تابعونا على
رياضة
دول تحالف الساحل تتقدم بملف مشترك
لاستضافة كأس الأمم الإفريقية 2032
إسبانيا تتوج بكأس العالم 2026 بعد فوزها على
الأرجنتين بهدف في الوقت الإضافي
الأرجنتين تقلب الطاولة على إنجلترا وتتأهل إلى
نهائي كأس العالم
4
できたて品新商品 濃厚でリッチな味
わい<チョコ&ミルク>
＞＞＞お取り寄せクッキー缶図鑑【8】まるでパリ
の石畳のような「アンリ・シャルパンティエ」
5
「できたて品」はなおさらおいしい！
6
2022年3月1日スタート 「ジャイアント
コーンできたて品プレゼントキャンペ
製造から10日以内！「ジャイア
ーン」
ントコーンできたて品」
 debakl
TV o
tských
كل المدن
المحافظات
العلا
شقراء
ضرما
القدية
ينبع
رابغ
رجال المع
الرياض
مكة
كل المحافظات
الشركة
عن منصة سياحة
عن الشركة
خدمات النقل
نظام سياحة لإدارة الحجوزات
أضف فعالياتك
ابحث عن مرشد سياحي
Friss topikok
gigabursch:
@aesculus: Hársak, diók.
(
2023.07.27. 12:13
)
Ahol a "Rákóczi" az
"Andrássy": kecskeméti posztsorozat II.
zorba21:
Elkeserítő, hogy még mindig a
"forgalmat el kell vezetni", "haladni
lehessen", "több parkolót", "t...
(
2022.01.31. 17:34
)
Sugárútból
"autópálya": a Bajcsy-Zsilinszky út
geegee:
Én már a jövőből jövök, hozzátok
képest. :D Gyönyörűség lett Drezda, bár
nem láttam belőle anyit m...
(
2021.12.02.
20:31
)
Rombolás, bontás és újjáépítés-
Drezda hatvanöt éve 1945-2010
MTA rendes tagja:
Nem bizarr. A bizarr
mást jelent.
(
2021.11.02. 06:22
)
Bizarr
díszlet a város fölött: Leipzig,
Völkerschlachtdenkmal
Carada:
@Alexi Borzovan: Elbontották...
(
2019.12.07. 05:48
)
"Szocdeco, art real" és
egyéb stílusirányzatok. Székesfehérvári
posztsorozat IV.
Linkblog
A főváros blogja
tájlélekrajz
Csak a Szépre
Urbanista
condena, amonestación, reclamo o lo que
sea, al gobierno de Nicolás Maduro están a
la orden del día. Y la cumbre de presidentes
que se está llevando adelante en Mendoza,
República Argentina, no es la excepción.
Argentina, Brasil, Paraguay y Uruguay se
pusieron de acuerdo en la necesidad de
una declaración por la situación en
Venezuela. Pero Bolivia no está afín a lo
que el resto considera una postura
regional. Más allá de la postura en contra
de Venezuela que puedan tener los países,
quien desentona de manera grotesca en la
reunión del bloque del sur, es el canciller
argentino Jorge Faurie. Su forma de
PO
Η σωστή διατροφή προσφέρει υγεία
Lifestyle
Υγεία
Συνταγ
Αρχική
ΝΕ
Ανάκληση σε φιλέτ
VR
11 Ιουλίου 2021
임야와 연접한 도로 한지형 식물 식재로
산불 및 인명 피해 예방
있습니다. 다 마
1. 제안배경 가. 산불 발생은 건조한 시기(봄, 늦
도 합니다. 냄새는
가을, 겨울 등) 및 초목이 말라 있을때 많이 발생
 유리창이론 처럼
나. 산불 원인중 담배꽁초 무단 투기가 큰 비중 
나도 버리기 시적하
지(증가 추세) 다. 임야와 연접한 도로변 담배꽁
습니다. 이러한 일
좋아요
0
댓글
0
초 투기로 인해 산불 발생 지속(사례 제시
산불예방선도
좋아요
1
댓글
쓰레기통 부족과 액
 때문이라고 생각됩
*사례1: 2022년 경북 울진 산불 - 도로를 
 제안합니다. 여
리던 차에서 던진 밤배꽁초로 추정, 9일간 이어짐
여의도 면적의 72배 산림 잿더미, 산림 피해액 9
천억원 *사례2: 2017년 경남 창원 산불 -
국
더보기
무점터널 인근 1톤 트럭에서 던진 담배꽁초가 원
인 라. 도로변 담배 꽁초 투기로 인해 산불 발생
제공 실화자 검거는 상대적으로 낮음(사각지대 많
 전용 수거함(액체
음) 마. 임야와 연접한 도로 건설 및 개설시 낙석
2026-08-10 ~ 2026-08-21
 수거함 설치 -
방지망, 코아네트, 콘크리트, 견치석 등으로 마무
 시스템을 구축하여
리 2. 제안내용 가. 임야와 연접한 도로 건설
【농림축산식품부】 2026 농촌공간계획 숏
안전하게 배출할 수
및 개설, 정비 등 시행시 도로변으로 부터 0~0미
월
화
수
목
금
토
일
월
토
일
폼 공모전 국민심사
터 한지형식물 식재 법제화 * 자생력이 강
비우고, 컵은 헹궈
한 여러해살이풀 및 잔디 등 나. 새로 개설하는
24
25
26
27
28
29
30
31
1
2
————
**What to produce**. Find all lines in the records that hold the word "سياحة". Copy them.

**Expected output**.
عن منصة سياحة
نظام سياحة لإدارة الحجوزات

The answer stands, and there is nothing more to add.